Ce qui compte techniquement Une lampe à vapeur de mercure à 365 nm fonctionne grâce à une émission spectrale stable : une forte émission à 254 nm pour une action germicide, ainsi qu’une ligne à 365 nm pour assurer la visibilité et la compatibilité avec les processus de durcissement. L’intensité maximale dépend de la longueur de l’arc électrique, de la densité de puissance et du revêtement dichroïque du réflecteur. Nous spécifions que les lampes maintiennent leur intensité dans une fourchette définie pendant toute leur durée de vie, car la décroissance de l’intensité est prévisible – et il faut donc la gérer.

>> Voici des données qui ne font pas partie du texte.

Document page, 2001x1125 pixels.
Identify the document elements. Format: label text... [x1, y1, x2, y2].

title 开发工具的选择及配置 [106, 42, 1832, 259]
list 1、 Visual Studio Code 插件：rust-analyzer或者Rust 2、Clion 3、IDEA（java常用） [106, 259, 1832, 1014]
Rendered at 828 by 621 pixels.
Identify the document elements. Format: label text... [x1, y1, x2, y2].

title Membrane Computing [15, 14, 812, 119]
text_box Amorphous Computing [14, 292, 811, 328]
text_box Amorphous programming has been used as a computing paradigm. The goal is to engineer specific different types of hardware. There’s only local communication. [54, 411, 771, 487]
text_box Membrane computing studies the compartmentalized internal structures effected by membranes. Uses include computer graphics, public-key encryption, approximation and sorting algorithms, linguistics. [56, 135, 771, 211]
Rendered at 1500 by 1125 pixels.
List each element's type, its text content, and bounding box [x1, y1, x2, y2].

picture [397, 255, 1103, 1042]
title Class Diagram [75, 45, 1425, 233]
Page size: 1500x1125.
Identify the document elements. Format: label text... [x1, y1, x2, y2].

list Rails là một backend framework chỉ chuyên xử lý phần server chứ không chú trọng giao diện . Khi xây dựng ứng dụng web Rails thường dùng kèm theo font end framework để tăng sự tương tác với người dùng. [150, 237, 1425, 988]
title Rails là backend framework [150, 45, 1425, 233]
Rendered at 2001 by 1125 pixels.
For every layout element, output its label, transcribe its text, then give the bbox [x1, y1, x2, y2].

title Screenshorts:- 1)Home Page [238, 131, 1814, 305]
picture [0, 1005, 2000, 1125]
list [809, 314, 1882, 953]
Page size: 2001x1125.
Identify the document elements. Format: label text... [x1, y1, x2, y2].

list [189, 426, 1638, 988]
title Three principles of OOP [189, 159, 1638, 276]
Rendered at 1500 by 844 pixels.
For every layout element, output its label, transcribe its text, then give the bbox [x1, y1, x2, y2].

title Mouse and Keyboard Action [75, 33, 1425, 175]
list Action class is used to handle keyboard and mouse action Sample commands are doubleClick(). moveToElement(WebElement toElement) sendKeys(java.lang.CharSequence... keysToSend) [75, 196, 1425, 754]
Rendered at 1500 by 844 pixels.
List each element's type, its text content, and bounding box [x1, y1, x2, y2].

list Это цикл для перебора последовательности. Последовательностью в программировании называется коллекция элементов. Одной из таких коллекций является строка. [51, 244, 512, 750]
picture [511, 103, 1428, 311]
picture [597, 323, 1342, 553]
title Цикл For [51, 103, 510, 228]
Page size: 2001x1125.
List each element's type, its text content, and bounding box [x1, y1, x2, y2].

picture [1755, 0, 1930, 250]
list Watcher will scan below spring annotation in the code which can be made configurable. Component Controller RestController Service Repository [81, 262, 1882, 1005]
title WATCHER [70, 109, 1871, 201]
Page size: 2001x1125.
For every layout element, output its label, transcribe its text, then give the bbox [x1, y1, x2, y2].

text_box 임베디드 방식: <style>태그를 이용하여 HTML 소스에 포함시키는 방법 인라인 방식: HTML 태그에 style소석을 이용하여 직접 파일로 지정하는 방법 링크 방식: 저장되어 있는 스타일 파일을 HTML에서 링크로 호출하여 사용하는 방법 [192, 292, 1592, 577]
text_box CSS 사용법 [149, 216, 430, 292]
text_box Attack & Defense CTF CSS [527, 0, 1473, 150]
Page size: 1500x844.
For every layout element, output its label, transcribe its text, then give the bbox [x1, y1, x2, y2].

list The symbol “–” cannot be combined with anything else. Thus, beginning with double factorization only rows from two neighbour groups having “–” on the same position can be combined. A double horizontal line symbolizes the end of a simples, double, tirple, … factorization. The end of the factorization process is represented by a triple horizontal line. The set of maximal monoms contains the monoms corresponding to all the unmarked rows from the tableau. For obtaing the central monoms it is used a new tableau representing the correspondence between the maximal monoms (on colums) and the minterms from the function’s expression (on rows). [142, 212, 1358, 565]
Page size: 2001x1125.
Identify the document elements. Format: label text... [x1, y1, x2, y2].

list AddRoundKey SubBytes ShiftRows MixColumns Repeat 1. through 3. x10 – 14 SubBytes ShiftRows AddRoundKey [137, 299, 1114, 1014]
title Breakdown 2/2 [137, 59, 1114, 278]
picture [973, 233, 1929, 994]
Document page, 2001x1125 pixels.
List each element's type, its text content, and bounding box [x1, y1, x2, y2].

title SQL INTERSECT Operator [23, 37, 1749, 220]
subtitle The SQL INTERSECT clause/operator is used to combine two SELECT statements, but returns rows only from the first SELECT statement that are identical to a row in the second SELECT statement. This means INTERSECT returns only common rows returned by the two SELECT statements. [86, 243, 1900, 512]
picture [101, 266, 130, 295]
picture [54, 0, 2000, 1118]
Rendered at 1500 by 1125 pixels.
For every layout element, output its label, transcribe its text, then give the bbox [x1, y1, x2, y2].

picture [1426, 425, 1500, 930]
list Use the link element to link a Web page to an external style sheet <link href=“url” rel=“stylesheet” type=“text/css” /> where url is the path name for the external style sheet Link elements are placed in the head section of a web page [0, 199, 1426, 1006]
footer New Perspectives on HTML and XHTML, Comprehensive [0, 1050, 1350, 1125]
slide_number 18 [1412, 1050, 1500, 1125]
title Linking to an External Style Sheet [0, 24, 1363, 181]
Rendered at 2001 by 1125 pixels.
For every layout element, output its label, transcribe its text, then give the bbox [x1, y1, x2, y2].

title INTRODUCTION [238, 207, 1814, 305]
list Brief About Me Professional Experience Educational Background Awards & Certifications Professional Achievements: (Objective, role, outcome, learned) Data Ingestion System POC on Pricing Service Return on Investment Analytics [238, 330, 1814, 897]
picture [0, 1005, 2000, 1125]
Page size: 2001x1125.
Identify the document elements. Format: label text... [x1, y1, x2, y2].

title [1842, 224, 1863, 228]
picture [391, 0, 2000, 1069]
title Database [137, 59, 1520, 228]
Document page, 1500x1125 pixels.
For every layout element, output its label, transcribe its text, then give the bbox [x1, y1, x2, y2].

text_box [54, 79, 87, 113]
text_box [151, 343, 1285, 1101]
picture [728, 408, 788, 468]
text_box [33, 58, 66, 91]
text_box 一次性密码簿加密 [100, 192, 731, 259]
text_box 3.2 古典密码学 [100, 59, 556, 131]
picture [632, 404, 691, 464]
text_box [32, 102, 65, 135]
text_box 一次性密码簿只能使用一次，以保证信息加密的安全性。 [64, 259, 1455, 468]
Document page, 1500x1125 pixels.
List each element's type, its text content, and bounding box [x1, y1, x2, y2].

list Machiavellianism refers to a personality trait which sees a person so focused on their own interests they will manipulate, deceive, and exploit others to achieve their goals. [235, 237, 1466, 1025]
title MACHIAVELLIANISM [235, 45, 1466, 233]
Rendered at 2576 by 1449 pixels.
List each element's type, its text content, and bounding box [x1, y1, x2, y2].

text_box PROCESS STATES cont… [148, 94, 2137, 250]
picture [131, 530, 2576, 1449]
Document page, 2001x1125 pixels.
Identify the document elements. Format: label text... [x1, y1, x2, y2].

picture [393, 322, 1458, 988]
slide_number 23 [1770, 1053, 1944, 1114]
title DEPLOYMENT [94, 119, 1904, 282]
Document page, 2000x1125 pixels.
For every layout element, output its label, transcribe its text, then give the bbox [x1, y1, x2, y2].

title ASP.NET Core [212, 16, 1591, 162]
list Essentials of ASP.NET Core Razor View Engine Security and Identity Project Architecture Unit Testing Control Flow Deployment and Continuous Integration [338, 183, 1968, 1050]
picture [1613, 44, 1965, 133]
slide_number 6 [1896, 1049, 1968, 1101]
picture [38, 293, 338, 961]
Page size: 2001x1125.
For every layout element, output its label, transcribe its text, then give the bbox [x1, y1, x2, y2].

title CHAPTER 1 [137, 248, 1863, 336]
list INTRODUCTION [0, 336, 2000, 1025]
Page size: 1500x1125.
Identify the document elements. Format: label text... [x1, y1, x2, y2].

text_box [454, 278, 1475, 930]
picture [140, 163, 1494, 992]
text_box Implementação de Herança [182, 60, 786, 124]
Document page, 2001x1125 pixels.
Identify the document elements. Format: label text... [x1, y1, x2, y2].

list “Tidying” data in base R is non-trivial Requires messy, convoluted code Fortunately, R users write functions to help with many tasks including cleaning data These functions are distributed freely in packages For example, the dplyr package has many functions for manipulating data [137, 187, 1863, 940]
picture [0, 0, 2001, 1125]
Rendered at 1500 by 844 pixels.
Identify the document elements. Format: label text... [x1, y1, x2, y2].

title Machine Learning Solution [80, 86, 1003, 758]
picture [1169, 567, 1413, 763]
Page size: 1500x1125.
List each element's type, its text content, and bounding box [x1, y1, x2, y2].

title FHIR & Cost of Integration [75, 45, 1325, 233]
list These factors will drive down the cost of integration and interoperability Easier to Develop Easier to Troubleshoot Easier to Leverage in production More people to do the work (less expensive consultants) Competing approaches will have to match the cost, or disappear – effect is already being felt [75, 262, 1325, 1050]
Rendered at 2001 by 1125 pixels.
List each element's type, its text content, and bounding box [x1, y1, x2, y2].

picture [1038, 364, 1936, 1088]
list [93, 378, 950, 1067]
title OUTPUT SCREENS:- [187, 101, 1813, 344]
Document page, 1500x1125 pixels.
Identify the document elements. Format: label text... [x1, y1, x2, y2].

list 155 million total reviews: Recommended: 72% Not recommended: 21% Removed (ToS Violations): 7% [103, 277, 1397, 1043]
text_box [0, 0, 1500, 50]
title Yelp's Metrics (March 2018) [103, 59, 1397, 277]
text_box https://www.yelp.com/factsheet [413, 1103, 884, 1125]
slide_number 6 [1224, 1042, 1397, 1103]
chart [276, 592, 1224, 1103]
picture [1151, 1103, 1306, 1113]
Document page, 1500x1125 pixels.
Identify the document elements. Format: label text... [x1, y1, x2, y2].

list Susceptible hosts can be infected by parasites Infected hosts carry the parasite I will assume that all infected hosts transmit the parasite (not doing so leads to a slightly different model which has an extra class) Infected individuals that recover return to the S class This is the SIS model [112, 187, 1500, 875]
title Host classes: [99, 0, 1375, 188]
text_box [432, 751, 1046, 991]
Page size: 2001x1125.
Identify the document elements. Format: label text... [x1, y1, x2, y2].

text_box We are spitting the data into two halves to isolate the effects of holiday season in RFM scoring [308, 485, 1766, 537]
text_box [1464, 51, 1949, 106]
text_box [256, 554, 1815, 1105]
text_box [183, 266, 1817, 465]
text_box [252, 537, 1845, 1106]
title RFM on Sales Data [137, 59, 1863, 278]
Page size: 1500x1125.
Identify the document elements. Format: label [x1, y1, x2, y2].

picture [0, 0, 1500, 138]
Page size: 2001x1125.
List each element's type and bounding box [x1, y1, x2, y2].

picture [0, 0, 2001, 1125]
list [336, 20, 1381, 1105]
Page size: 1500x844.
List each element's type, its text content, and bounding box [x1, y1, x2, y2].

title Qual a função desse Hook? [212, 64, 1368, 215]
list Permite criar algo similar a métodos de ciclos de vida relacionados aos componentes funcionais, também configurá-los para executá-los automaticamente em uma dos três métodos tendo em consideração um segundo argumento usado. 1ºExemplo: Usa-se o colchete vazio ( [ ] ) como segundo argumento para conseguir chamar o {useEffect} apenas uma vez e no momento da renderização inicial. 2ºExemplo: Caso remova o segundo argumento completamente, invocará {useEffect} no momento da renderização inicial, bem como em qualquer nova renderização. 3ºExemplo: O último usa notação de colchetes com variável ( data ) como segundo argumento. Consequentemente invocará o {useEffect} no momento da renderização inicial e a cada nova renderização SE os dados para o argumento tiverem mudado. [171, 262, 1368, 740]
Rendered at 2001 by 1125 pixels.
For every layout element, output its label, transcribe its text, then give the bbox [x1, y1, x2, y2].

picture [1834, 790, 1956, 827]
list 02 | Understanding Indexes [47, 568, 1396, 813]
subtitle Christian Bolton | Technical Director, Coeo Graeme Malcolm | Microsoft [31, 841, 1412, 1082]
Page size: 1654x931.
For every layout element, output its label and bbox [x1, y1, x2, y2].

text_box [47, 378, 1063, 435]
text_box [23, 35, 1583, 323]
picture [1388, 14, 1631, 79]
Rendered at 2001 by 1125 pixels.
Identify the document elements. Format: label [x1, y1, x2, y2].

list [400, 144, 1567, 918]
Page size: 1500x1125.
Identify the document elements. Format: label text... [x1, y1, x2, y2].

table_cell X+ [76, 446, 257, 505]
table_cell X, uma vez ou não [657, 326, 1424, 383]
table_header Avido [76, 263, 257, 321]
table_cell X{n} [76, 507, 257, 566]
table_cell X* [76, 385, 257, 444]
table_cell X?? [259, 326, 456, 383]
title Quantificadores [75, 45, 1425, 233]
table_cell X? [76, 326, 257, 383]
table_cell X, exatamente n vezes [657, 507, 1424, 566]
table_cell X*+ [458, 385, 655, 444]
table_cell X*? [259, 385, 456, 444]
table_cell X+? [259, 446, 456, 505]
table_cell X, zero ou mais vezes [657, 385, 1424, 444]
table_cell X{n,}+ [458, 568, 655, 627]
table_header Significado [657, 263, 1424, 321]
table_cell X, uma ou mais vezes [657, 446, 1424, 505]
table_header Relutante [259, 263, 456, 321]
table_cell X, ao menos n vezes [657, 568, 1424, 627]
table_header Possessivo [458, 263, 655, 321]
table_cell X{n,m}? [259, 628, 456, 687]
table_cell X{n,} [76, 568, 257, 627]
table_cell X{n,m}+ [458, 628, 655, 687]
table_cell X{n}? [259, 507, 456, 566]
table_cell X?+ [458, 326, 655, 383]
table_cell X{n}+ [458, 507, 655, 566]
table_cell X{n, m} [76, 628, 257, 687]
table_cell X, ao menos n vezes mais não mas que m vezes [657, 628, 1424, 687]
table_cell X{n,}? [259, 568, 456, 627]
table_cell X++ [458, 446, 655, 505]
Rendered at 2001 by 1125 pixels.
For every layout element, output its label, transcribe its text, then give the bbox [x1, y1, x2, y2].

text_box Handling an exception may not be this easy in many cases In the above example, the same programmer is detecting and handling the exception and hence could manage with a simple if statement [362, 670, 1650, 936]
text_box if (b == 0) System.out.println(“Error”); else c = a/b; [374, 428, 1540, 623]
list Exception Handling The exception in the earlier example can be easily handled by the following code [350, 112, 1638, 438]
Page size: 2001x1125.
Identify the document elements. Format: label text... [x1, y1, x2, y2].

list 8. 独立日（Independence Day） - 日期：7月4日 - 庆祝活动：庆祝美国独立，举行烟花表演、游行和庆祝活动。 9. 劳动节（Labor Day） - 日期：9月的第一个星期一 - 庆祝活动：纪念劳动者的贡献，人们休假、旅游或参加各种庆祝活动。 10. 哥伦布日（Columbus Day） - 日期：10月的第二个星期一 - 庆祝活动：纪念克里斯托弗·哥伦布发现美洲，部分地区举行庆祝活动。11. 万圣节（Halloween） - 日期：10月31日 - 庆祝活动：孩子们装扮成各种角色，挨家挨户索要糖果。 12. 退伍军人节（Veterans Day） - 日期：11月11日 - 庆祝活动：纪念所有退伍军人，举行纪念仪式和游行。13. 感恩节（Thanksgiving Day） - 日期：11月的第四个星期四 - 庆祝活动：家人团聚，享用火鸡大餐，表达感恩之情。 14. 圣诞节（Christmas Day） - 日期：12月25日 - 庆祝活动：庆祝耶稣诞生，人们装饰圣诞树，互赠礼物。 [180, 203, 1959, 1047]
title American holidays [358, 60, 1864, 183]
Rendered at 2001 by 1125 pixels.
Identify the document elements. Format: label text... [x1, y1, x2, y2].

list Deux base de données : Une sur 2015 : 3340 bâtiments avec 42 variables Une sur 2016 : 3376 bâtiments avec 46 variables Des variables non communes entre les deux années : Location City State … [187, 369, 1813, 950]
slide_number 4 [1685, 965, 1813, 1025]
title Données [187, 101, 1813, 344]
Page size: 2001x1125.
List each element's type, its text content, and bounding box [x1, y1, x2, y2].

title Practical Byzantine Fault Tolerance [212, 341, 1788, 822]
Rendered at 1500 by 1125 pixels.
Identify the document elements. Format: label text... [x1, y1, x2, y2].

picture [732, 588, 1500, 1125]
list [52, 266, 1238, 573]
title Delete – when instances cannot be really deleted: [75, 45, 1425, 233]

Il convient d’accompagner la lampe d’un radiomètre UVC calibré, de mesurer l’intensité en mW/cm² sur la surface visée, puis de la convertir en dose en mJ/cm² en fonction du temps d’exposition.
Pourquoi cela fonctionne en pratique La surveillance de l’intensité transforme l’utilisation des UV-C en une opération contrôlée. On fixe un seuil minimum, on enregistre régulièrement les valeurs mesurées, et on remplace les lampes en fonction de leur dégradation réelle, plutôt que sur la base d’une estimation chronologique. Cela réduit la variabilité des taux de destruction, permet de disposer de documents fiables pour valider le respect des normes, et évite les erreurs de sous-dosage – celles qui peuvent entraîner des rappels de produits. Cela permet également d’économiser de l’énergie en évitant des remplacements prématurés des lampes, et de maintenir des temps de traitement stables.
Ce qu’il faut retenir La géométrie de montage, la distance entre la lampe et la surface cible, ainsi que l’alignement du réflecteur déterminent directement l’intensité d’irradiation obtenue. La tension d’alimentation doit correspondre aux spécifications de la lampe et du ballast ; tout déséquilibre accélère la fin de vie de la lampe et modifie son émission spectrale. La température de surface et le flux d’air ambiant peuvent également affecter les performances de la lampe ; il est donc important de définir précisément les conditions de fonctionnement et de les consigner par écrit. On peut s’attendre à ce que l’intensité diminue avec l’âge de la lampe ; il est donc nécessaire de planifier des vérifications de calibration et de conserver des lampes de rechange adaptées à cette courbe de dégradation.